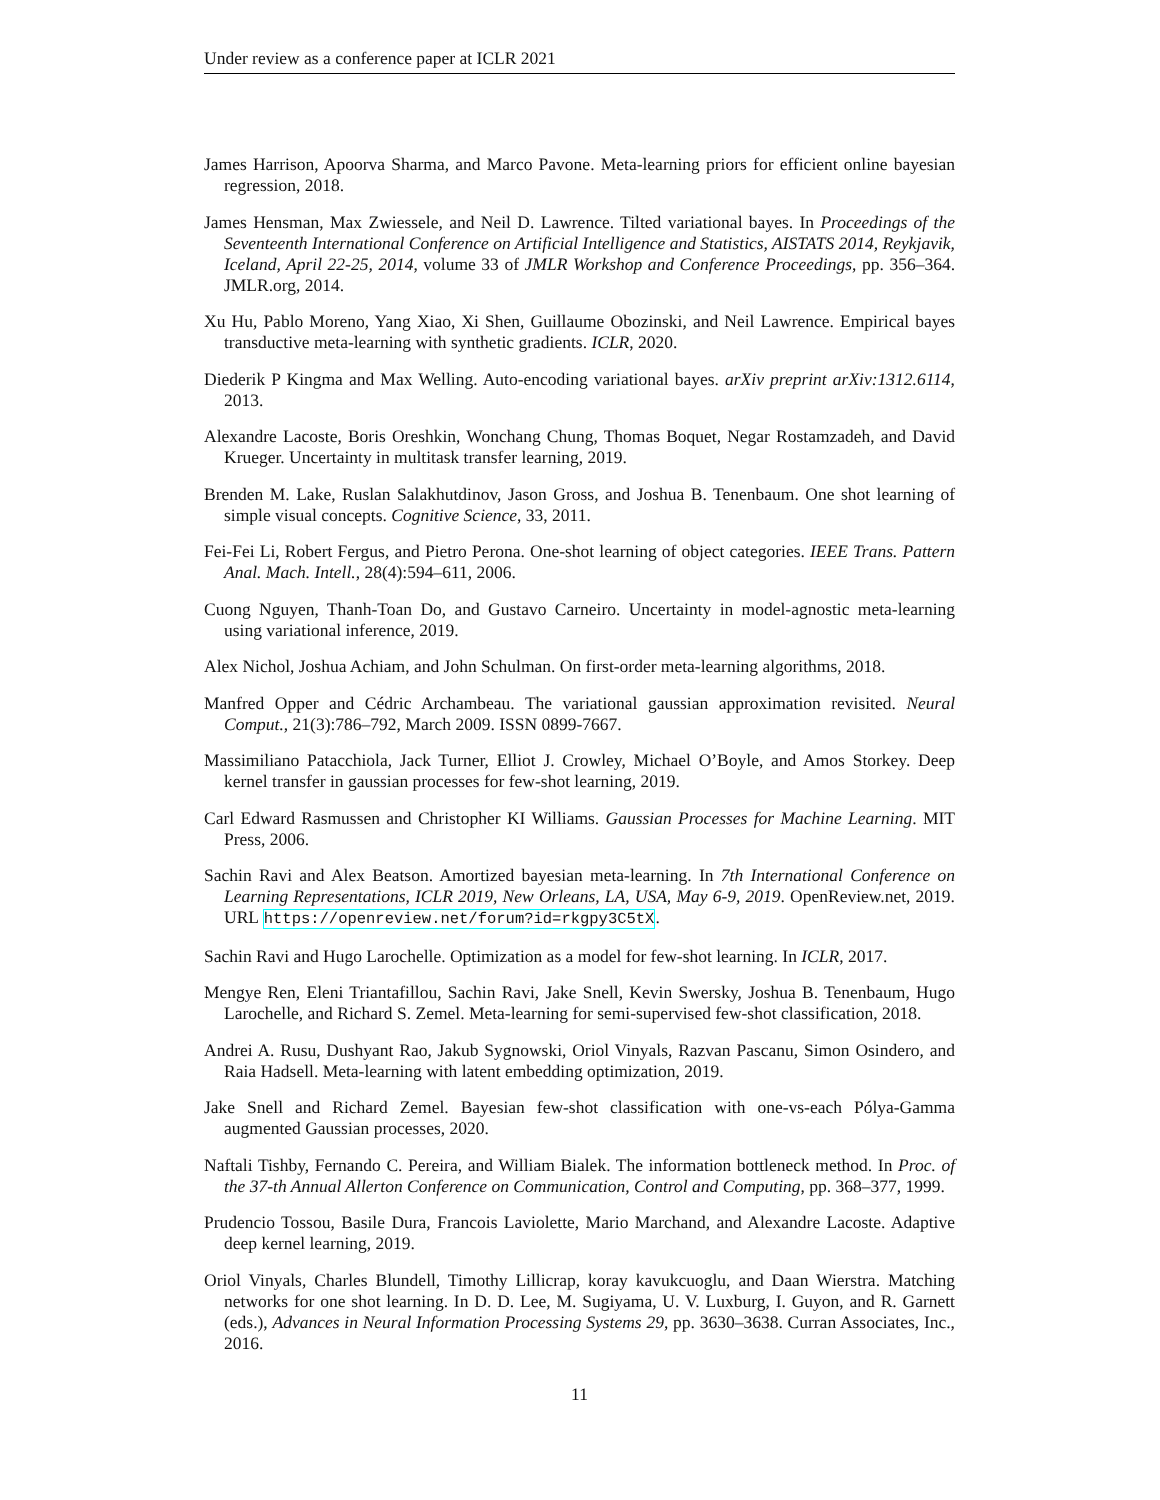Under review as a conference paper at ICLR 2021
James Harrison, Apoorva Sharma, and Marco Pavone. Meta-learning priors for efficient online bayesian regression, 2018.
James Hensman, Max Zwiessele, and Neil D. Lawrence. Tilted variational bayes. In Proceedings of the Seventeenth International Conference on Artificial Intelligence and Statistics, AISTATS 2014, Reykjavik, Iceland, April 22-25, 2014, volume 33 of JMLR Workshop and Conference Proceedings, pp. 356–364. JMLR.org, 2014.
Xu Hu, Pablo Moreno, Yang Xiao, Xi Shen, Guillaume Obozinski, and Neil Lawrence. Empirical bayes transductive meta-learning with synthetic gradients. ICLR, 2020.
Diederik P Kingma and Max Welling. Auto-encoding variational bayes. arXiv preprint arXiv:1312.6114, 2013.
Alexandre Lacoste, Boris Oreshkin, Wonchang Chung, Thomas Boquet, Negar Rostamzadeh, and David Krueger. Uncertainty in multitask transfer learning, 2019.
Brenden M. Lake, Ruslan Salakhutdinov, Jason Gross, and Joshua B. Tenenbaum. One shot learning of simple visual concepts. Cognitive Science, 33, 2011.
Fei-Fei Li, Robert Fergus, and Pietro Perona. One-shot learning of object categories. IEEE Trans. Pattern Anal. Mach. Intell., 28(4):594–611, 2006.
Cuong Nguyen, Thanh-Toan Do, and Gustavo Carneiro. Uncertainty in model-agnostic meta-learning using variational inference, 2019.
Alex Nichol, Joshua Achiam, and John Schulman. On first-order meta-learning algorithms, 2018.
Manfred Opper and Cédric Archambeau. The variational gaussian approximation revisited. Neural Comput., 21(3):786–792, March 2009. ISSN 0899-7667.
Massimiliano Patacchiola, Jack Turner, Elliot J. Crowley, Michael O’Boyle, and Amos Storkey. Deep kernel transfer in gaussian processes for few-shot learning, 2019.
Carl Edward Rasmussen and Christopher KI Williams. Gaussian Processes for Machine Learning. MIT Press, 2006.
Sachin Ravi and Alex Beatson. Amortized bayesian meta-learning. In 7th International Conference on Learning Representations, ICLR 2019, New Orleans, LA, USA, May 6-9, 2019. OpenReview.net, 2019. URL https://openreview.net/forum?id=rkgpy3C5tX.
Sachin Ravi and Hugo Larochelle. Optimization as a model for few-shot learning. In ICLR, 2017.
Mengye Ren, Eleni Triantafillou, Sachin Ravi, Jake Snell, Kevin Swersky, Joshua B. Tenenbaum, Hugo Larochelle, and Richard S. Zemel. Meta-learning for semi-supervised few-shot classification, 2018.
Andrei A. Rusu, Dushyant Rao, Jakub Sygnowski, Oriol Vinyals, Razvan Pascanu, Simon Osindero, and Raia Hadsell. Meta-learning with latent embedding optimization, 2019.
Jake Snell and Richard Zemel. Bayesian few-shot classification with one-vs-each Pólya-Gamma augmented Gaussian processes, 2020.
Naftali Tishby, Fernando C. Pereira, and William Bialek. The information bottleneck method. In Proc. of the 37-th Annual Allerton Conference on Communication, Control and Computing, pp. 368–377, 1999.
Prudencio Tossou, Basile Dura, Francois Laviolette, Mario Marchand, and Alexandre Lacoste. Adaptive deep kernel learning, 2019.
Oriol Vinyals, Charles Blundell, Timothy Lillicrap, koray kavukcuoglu, and Daan Wierstra. Matching networks for one shot learning. In D. D. Lee, M. Sugiyama, U. V. Luxburg, I. Guyon, and R. Garnett (eds.), Advances in Neural Information Processing Systems 29, pp. 3630–3638. Curran Associates, Inc., 2016.
11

◆ **Problem requirements**:
Output everything in the records exactly, leaving pictures out.

◆ **Reply to the task**:
Under review as a conference paper at ICLR 2021
James Harrison, Apoorva Sharma, and Marco Pavone. Meta-learning priors for efficient online bayesian regression, 2018.
James Hensman, Max Zwiessele, and Neil D. Lawrence. Tilted variational bayes. In Proceedings of the Seventeenth International Conference on Artificial Intelligence and Statistics, AISTATS 2014, Reykjavik, Iceland, April 22-25, 2014, volume 33 of JMLR Workshop and Conference Proceedings, pp. 356–364. JMLR.org, 2014.
Xu Hu, Pablo Moreno, Yang Xiao, Xi Shen, Guillaume Obozinski, and Neil Lawrence. Empirical bayes transductive meta-learning with synthetic gradients. ICLR, 2020.
Diederik P Kingma and Max Welling. Auto-encoding variational bayes. arXiv preprint arXiv:1312.6114, 2013.
Alexandre Lacoste, Boris Oreshkin, Wonchang Chung, Thomas Boquet, Negar Rostamzadeh, and David Krueger. Uncertainty in multitask transfer learning, 2019.
Brenden M. Lake, Ruslan Salakhutdinov, Jason Gross, and Joshua B. Tenenbaum. One shot learning of simple visual concepts. Cognitive Science, 33, 2011.
Fei-Fei Li, Robert Fergus, and Pietro Perona. One-shot learning of object categories. IEEE Trans. Pattern Anal. Mach. Intell., 28(4):594–611, 2006.
Cuong Nguyen, Thanh-Toan Do, and Gustavo Carneiro. Uncertainty in model-agnostic meta-learning using variational inference, 2019.
Alex Nichol, Joshua Achiam, and John Schulman. On first-order meta-learning algorithms, 2018.
Manfred Opper and Cédric Archambeau. The variational gaussian approximation revisited. Neural Comput., 21(3):786–792, March 2009. ISSN 0899-7667.
Massimiliano Patacchiola, Jack Turner, Elliot J. Crowley, Michael O’Boyle, and Amos Storkey. Deep kernel transfer in gaussian processes for few-shot learning, 2019.
Carl Edward Rasmussen and Christopher KI Williams. Gaussian Processes for Machine Learning. MIT Press, 2006.
Sachin Ravi and Alex Beatson. Amortized bayesian meta-learning. In 7th International Conference on Learning Representations, ICLR 2019, New Orleans, LA, USA, May 6-9, 2019. OpenReview.net, 2019. URL https://openreview.net/forum?id=rkgpy3C5tX.
Sachin Ravi and Hugo Larochelle. Optimization as a model for few-shot learning. In ICLR, 2017.
Mengye Ren, Eleni Triantafillou, Sachin Ravi, Jake Snell, Kevin Swersky, Joshua B. Tenenbaum, Hugo Larochelle, and Richard S. Zemel. Meta-learning for semi-supervised few-shot classification, 2018.
Andrei A. Rusu, Dushyant Rao, Jakub Sygnowski, Oriol Vinyals, Razvan Pascanu, Simon Osindero, and Raia Hadsell. Meta-learning with latent embedding optimization, 2019.
Jake Snell and Richard Zemel. Bayesian few-shot classification with one-vs-each Pólya-Gamma augmented Gaussian processes, 2020.
Naftali Tishby, Fernando C. Pereira, and William Bialek. The information bottleneck method. In Proc. of the 37-th Annual Allerton Conference on Communication, Control and Computing, pp. 368–377, 1999.
Prudencio Tossou, Basile Dura, Francois Laviolette, Mario Marchand, and Alexandre Lacoste. Adaptive deep kernel learning, 2019.
Oriol Vinyals, Charles Blundell, Timothy Lillicrap, koray kavukcuoglu, and Daan Wierstra. Matching networks for one shot learning. In D. D. Lee, M. Sugiyama, U. V. Luxburg, I. Guyon, and R. Garnett (eds.), Advances in Neural Information Processing Systems 29, pp. 3630–3638. Curran Associates, Inc., 2016.
11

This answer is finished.